DEI Has The Charitable Sector In Its Sights Now...

Charities are hiring staff with “privilege rather than potential”, according to the author of a report highlighting the stark class divide in the sector. Working-class people are less likely to be hired by charities than by employers in the public and private sectors, said the EY Foundation, which supports young people from low-income backgrounds to progress in professional roles.

The fact that charity worker can now be considered a 'professional role' in the first place is a sign of how far the industry has fallen, but no-one seems to want to point this out.  

Working-class people also find it harder to climb the career ladder inside charitable organisations, with the report highlighting how charity chief executives are twice as likely as the wider population to have gone to private school, rising to three times as likely for the biggest charities.
Duncan Exley, the author of the report, said charities were missing out when teams hired within their own social circles and class bubbles, which the research showed tended to skew towards the most affluent third of people.

They've become something so far from their origins that we probably need a new term for them. 'Charity' conjures up an image of grey haired retireees baking cakes to raise money for a small local issue and that's so far from the truth of what the largest are like that they are now targets for the rapacious DEI movement. 

One issue identified was that most charities were not even tracking their own progress on how many working-class employees they had and which roles they held. Of the 100 charities studied in one piece of independent research that went into the report, only one reported on the social class of its staff members.

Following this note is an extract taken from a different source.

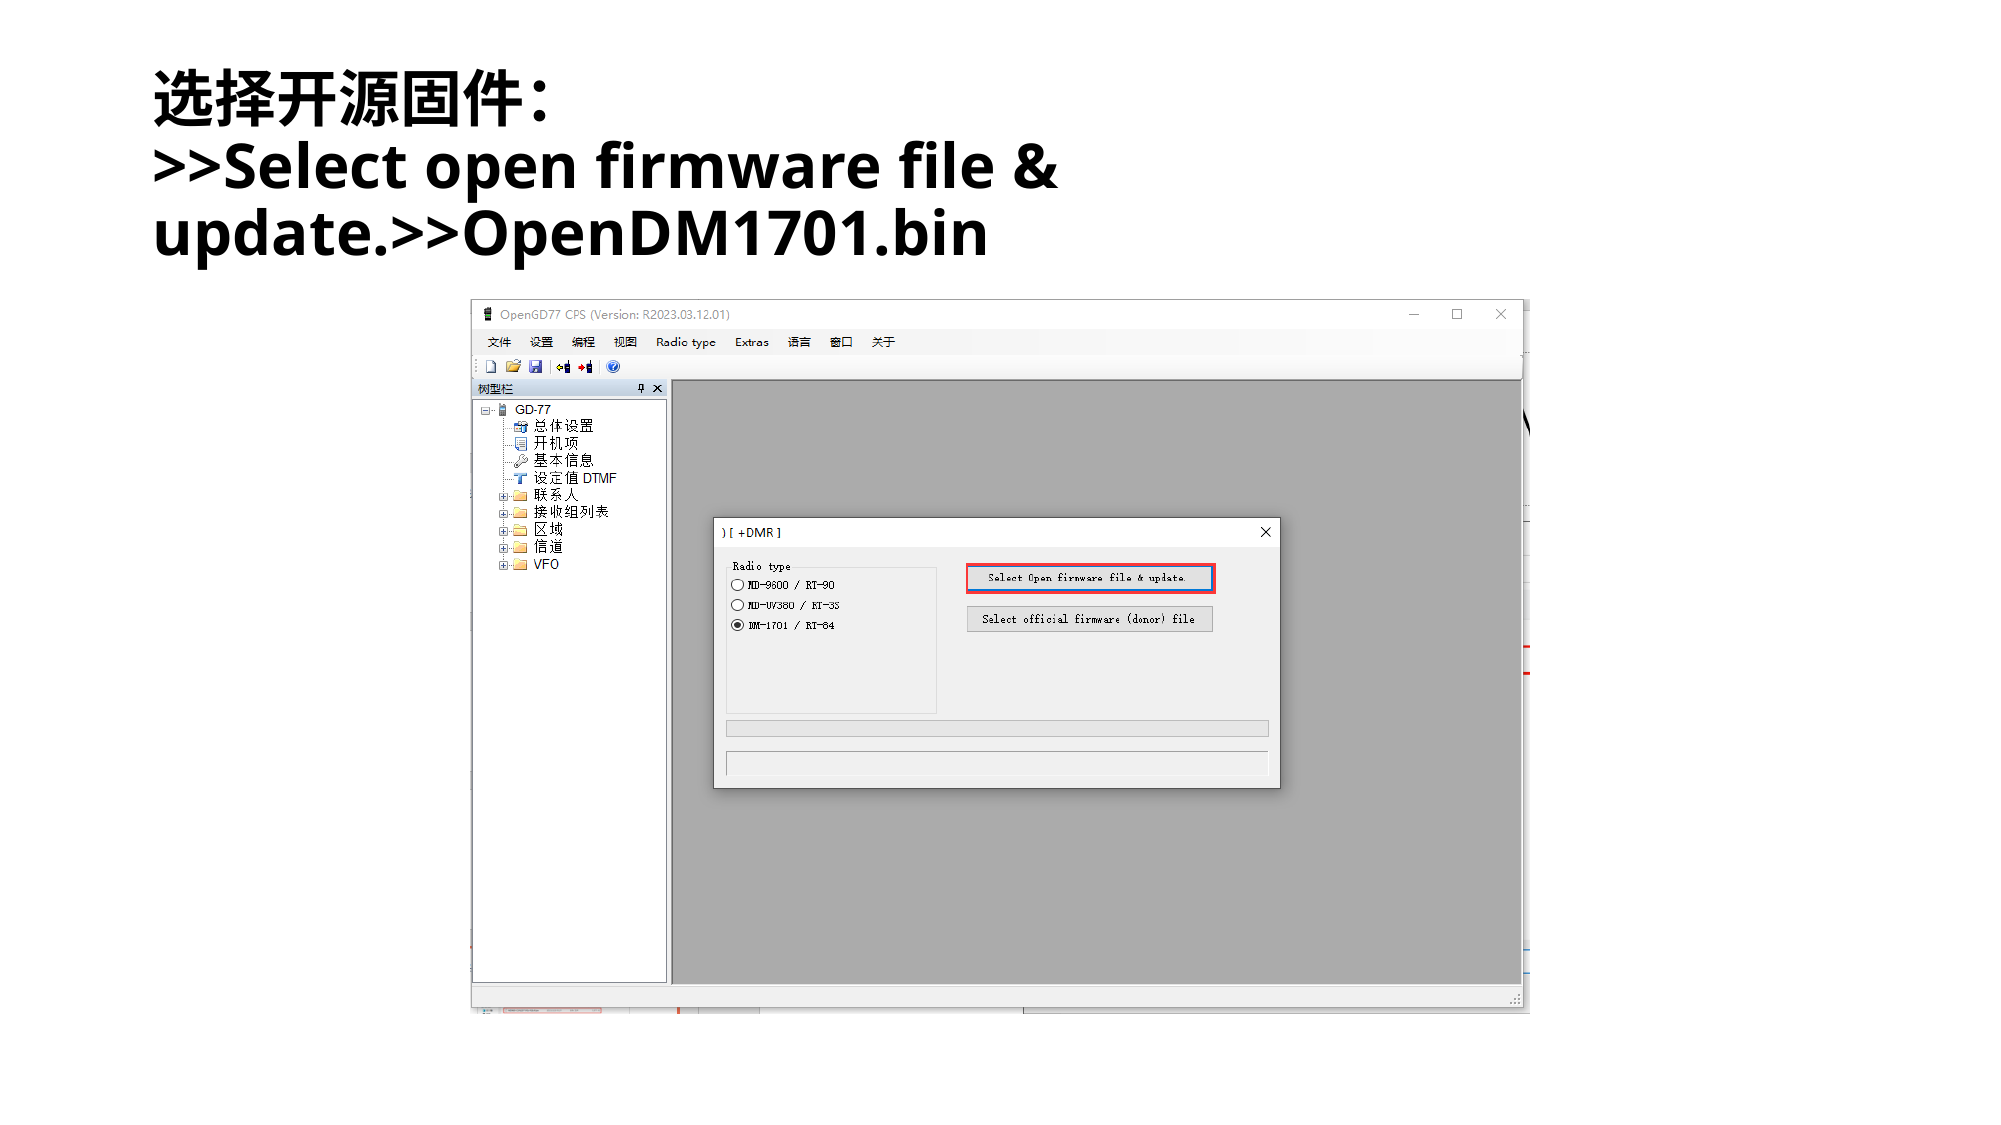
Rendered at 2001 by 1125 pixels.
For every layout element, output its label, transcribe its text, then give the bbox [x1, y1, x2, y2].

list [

And as a result, they must now spend the money they receive in donations for their cause on the kind of insane overheads that have crippled all other industry. 

Exley, who is the author of The End of Aspiration? Social Mobility and Our Children’s Fading Prospects, said there were endless hurdles for working-class people in the sector. These include a lack of progression from volunteering to a salaried job, having nobody to advocate professionally for them, and a lack of access to London where most large charities are based. Furthermore, he said it was simply not widely known among working-class young people that it was possible to have a well-paid career in the charity sector.

There's a real problem. It shouldn't be.